*Bagian Dokumen*:
***

Warga Hong Kong dan China daratan adalah bagian dari eksodus. Beberapa ingin melarikan diri dari penganiayaan, sementara lainnya mencari kesempatan baru bagi keluarga mereka di negara lain. Negara tujuan mereka bervariasi, ada yang pindah ke Taiwan dan ada juga yang pergi hingga ke Ekuador.
Sekitar 89.200 orang, lebih dari 1% populasi Hong Kong — meninggalkan Hong Kong antara pertengahan 2020 dan pertengahan 2021, menurut data Departemen Sensus dan Statistik Hong Kong.
“Kualitas hidup di Hong Kong kelihatannya menurun, makanya saya mencari tempat yang lebih baik di mana saya bisa hidup lebih bahagia,” seorang warga Hong Kong Edwin Lai mengatakan pada VOA di pameran imigrasi di Hong Kong.

***

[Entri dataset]
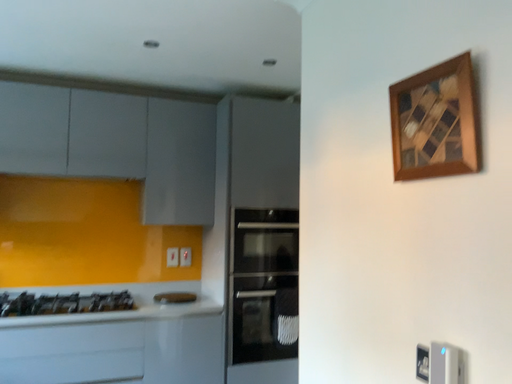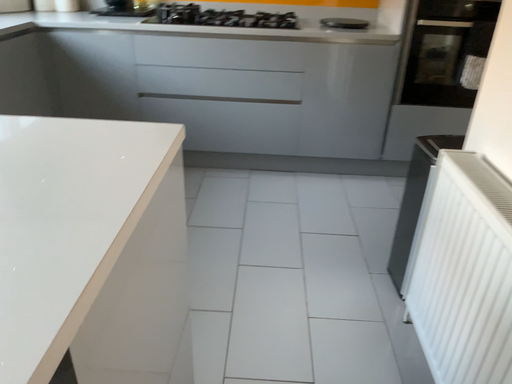
Question: How did the camera likely rotate when shooting the video?

Choices:
 (A) rotated upward
 (B) rotated downward

Answer: (B)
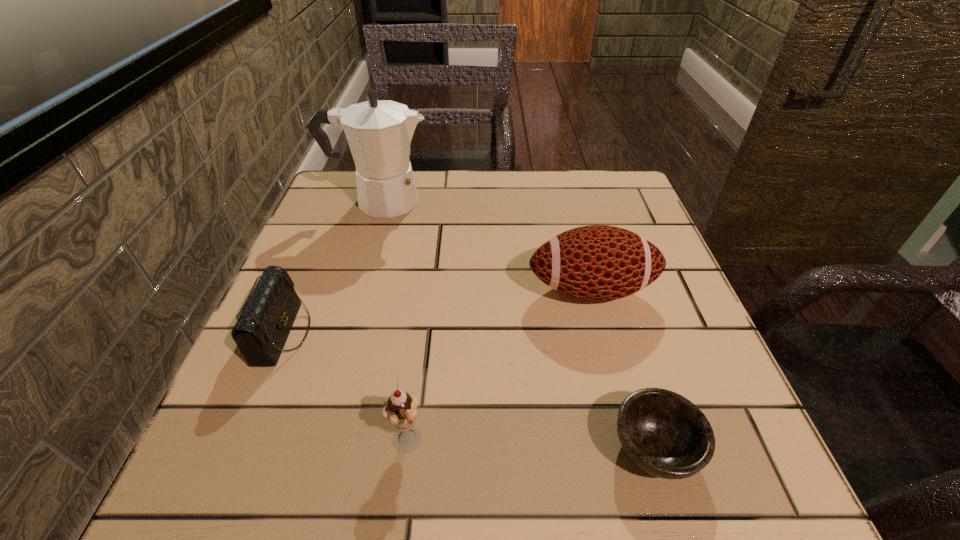
Where is `free spot at the far edge of the desktop`? The height and width of the screenshot is (540, 960). free spot at the far edge of the desktop is located at coordinates (534, 190).

Identify the location of vacant region at the near edge of the desktop. coord(532,492).

You are a GUI agent. You are given a task and a screenshot of the screen. Output one action in this format:
    pyautogui.click(x=<x>, y=<y>)
    Task: Click on the vacant space at the left edge
    This screenshot has width=960, height=540.
    Given the screenshot: What is the action you would take?
    pyautogui.click(x=318, y=370)

Where is `vacant space at the right edge of the desktop`? The height and width of the screenshot is (540, 960). vacant space at the right edge of the desktop is located at coordinates (649, 335).

Locate an element on the screen. vacant area at the far left corner of the desktop is located at coordinates (325, 195).

Find the location of a particular element. Image resolution: width=960 pixels, height=540 pixels. free space at the near left corner of the desktop is located at coordinates (294, 458).

Locate an element on the screen. The image size is (960, 540). vacant space at the far right corner of the desktop is located at coordinates (623, 171).

The image size is (960, 540). In the image, there is a desktop. In order to click on vacant space at the near right corner in this screenshot , I will do `click(737, 461)`.

Find the location of a particular element. The image size is (960, 540). free space that is in between the fourth tallest object and the icecream is located at coordinates (345, 388).

Locate an element on the screen. free space between the bowl and the icecream is located at coordinates (531, 445).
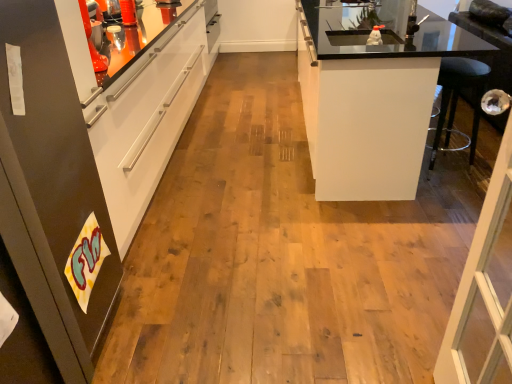
Where is `white glossy cabinet at right, which is the second cabinetry in left-to-right order`? The height and width of the screenshot is (384, 512). white glossy cabinet at right, which is the second cabinetry in left-to-right order is located at coordinates (371, 93).

This screenshot has width=512, height=384. What do you see at coordinates (371, 93) in the screenshot?
I see `white glossy cabinet at right, the second cabinetry from the front` at bounding box center [371, 93].

This screenshot has width=512, height=384. Describe the element at coordinates (87, 155) in the screenshot. I see `matte black refrigerator at left, which is the first cabinetry from left to right` at that location.

This screenshot has height=384, width=512. I want to click on matte black refrigerator at left, arranged as the second cabinetry when viewed from the right, so click(x=87, y=155).

Identify the location of white glossy cabinet at right, which is the second cabinetry in left-to-right order. (371, 93).

Which is more to the right, white glossy cabinet at right, which is the 1th cabinetry from right to left, or matte black refrigerator at left, which appears as the 2th cabinetry when viewed from the back?

white glossy cabinet at right, which is the 1th cabinetry from right to left, is more to the right.

Does white glossy cabinet at right, the second cabinetry from the front, come behind matte black refrigerator at left, arranged as the second cabinetry when viewed from the right?

Yes, the depth of white glossy cabinet at right, the second cabinetry from the front, is greater than that of matte black refrigerator at left, arranged as the second cabinetry when viewed from the right.

Is point (349, 60) closer or farther from the camera than point (42, 229)?

Clearly, point (349, 60) is more distant from the camera than point (42, 229).

From the image's perspective, is white glossy cabinet at right, placed as the first cabinetry when sorted from back to front, located above or below matte black refrigerator at left, which is the first cabinetry from left to right?

From the image's perspective, white glossy cabinet at right, placed as the first cabinetry when sorted from back to front, appears above matte black refrigerator at left, which is the first cabinetry from left to right.

From a real-world perspective, does white glossy cabinet at right, the second cabinetry from the front, stand above matte black refrigerator at left, arranged as the first cabinetry when viewed from the front?

No, from a real-world perspective, white glossy cabinet at right, the second cabinetry from the front, is not over matte black refrigerator at left, arranged as the first cabinetry when viewed from the front

Considering the relative sizes of white glossy cabinet at right, which is the 1th cabinetry from right to left, and matte black refrigerator at left, arranged as the first cabinetry when viewed from the front, in the image provided, is white glossy cabinet at right, which is the 1th cabinetry from right to left, thinner than matte black refrigerator at left, arranged as the first cabinetry when viewed from the front,?

No, white glossy cabinet at right, which is the 1th cabinetry from right to left, is not thinner than matte black refrigerator at left, arranged as the first cabinetry when viewed from the front.

Considering the relative sizes of white glossy cabinet at right, the second cabinetry from the front, and matte black refrigerator at left, which is the first cabinetry from left to right, in the image provided, is white glossy cabinet at right, the second cabinetry from the front, shorter than matte black refrigerator at left, which is the first cabinetry from left to right,?

Yes, white glossy cabinet at right, the second cabinetry from the front, is shorter than matte black refrigerator at left, which is the first cabinetry from left to right.

Looking at the image, does white glossy cabinet at right, which is the 1th cabinetry from right to left, seem bigger or smaller compared to matte black refrigerator at left, arranged as the second cabinetry when viewed from the right?

In the image, white glossy cabinet at right, which is the 1th cabinetry from right to left, appears to be larger than matte black refrigerator at left, arranged as the second cabinetry when viewed from the right.

Do you think white glossy cabinet at right, the second cabinetry from the front, is within matte black refrigerator at left, which appears as the 2th cabinetry when viewed from the back, or outside of it?

The correct answer is: outside.

Are white glossy cabinet at right, the second cabinetry from the front, and matte black refrigerator at left, arranged as the second cabinetry when viewed from the right, located far from each other?

That's right, there is a large distance between white glossy cabinet at right, the second cabinetry from the front, and matte black refrigerator at left, arranged as the second cabinetry when viewed from the right.

Is white glossy cabinet at right, which is the 1th cabinetry from right to left, oriented away from matte black refrigerator at left, arranged as the second cabinetry when viewed from the right?

white glossy cabinet at right, which is the 1th cabinetry from right to left, is not turned away from matte black refrigerator at left, arranged as the second cabinetry when viewed from the right.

***

*Yang Diperlukan*: Menurut bagian dokumen tentang eksodus warga Hong Kong, berapa orang yang meninggalkan Hong Kong antara pertengahan 2020 dan pertengahan 2021?

*Jawaban Tertulis*: Sekitar 89.200 orang, atau lebih dari 1% populasi Hong Kong.